Newly inaugurated President Joe Biden took executive action today to rejoin the Paris Climate Accord, as promised during his campaign. The executive order takes effect after a thirty-day notice period expires. Governments around the world deplored the move by Trump to take the second largest emitter of greenhouse gases out of the international agreement that took years of dedicated diplomacy to reach. President Biden is set to revoke the border crossing permit of the Keystone XL pipeline that was designed to carry Alberta tar sands south to US refineries from Canada. He is also expected to issue a flurry of orders reversing, where legally possible, environmental protection rollbacks instituted by the extraction friendly regime that ended today.
{19.01.21}The US Court of Appeals for the District of Columbia rejected Trump's Affordable Clean Energy (ACE) rule intended to replace and weaken his predecessor's clean power plan. His rejected plan would have only lowered power plant emissions by an estimated 11 million tons or less than one percent compared to the 32% reduction called for under the previous plan, which never took effect due to lawsuits by Repugnant attorneys general.

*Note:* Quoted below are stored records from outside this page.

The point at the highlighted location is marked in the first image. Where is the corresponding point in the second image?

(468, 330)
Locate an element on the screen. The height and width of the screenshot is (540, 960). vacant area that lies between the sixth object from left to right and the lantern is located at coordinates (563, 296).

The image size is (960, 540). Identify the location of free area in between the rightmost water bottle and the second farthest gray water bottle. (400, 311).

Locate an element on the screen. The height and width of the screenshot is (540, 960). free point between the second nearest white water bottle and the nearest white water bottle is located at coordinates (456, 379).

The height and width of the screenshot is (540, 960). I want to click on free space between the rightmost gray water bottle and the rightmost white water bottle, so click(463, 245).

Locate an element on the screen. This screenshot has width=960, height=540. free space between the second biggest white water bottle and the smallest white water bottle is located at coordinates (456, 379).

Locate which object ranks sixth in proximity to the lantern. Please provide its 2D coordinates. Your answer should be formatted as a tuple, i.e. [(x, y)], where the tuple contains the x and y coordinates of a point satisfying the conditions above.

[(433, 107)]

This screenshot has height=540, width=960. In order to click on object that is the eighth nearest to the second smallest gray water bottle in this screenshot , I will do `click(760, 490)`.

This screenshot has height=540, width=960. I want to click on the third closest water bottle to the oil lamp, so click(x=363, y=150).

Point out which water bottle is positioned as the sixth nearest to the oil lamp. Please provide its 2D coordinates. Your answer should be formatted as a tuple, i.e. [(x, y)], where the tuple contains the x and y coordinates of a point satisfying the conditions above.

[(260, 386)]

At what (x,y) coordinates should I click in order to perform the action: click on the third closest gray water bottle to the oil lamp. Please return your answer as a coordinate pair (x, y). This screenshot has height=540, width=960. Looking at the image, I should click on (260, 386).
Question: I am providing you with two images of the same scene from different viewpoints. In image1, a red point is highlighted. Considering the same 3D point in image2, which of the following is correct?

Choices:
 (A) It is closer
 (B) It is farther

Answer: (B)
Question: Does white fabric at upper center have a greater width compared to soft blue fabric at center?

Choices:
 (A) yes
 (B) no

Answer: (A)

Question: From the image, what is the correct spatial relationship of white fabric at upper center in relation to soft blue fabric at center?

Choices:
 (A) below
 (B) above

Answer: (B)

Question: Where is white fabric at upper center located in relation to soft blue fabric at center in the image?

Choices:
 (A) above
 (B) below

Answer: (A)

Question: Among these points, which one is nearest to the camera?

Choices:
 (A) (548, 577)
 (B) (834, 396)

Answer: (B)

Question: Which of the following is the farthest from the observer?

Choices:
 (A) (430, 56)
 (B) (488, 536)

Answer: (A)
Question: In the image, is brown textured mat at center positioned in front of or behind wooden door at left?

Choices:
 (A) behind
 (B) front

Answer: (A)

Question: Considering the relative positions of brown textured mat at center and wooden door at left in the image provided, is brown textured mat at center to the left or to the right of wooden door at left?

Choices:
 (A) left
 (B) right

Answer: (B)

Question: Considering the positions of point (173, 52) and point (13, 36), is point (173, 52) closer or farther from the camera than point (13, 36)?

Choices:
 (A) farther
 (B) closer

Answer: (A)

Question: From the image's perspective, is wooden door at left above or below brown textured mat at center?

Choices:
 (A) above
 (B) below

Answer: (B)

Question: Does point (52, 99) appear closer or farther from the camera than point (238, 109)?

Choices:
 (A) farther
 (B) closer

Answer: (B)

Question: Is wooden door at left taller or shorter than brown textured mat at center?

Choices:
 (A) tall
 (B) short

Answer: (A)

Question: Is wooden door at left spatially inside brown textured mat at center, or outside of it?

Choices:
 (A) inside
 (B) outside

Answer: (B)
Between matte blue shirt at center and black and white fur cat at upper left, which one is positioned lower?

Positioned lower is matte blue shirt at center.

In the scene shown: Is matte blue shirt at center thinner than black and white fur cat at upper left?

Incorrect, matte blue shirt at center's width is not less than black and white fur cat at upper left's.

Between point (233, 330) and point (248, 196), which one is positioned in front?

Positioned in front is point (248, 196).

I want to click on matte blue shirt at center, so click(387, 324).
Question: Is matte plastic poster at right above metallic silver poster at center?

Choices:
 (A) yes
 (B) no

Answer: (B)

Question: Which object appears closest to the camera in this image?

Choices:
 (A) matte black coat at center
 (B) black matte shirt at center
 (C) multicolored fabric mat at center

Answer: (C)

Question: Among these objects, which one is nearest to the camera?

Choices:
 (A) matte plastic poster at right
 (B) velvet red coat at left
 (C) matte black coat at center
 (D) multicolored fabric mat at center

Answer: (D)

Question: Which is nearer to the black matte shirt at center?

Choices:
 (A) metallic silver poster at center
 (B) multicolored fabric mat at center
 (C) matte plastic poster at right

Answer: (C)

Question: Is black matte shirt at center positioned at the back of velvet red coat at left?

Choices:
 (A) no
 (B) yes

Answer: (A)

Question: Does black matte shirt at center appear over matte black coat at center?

The decision on the last full day of his chaotic term is significant because power plant emissions are the second largest contributor to greenhouse gases warming the plant and causing global climate change. The incoming administration of Joe Biden will have a clean slate to regulate these emissioins that the conservative Supreme Court decided the EPA has the authority to do so under the Clean Air Act (Massachusettes vs. EPA, 2007) The appeals court said the ACE law was based on a fundamental misreading of the Clear Air Act. No surprise there, as political influence always overruled science and even fact during Trump's regime. Trump's ACE law was worse than no regulation at all because it gave incentives to burn more fossil fuels. One study found that the ACE rule would cause model coal plants to spew 28 percent more carbon dioxide by 2030. EPA assessed that extra pollution could cause between 460 and 1400 additional deaths by 2030, while making respiratory illnesses like asthma worse. ACE was but a part of a broader effort to eliminate or relax environmental protection laws during his tenure in office. Significantly, he withdrew the US from the historic Paris climate accord, a deciosion Biden has pledged to reverse.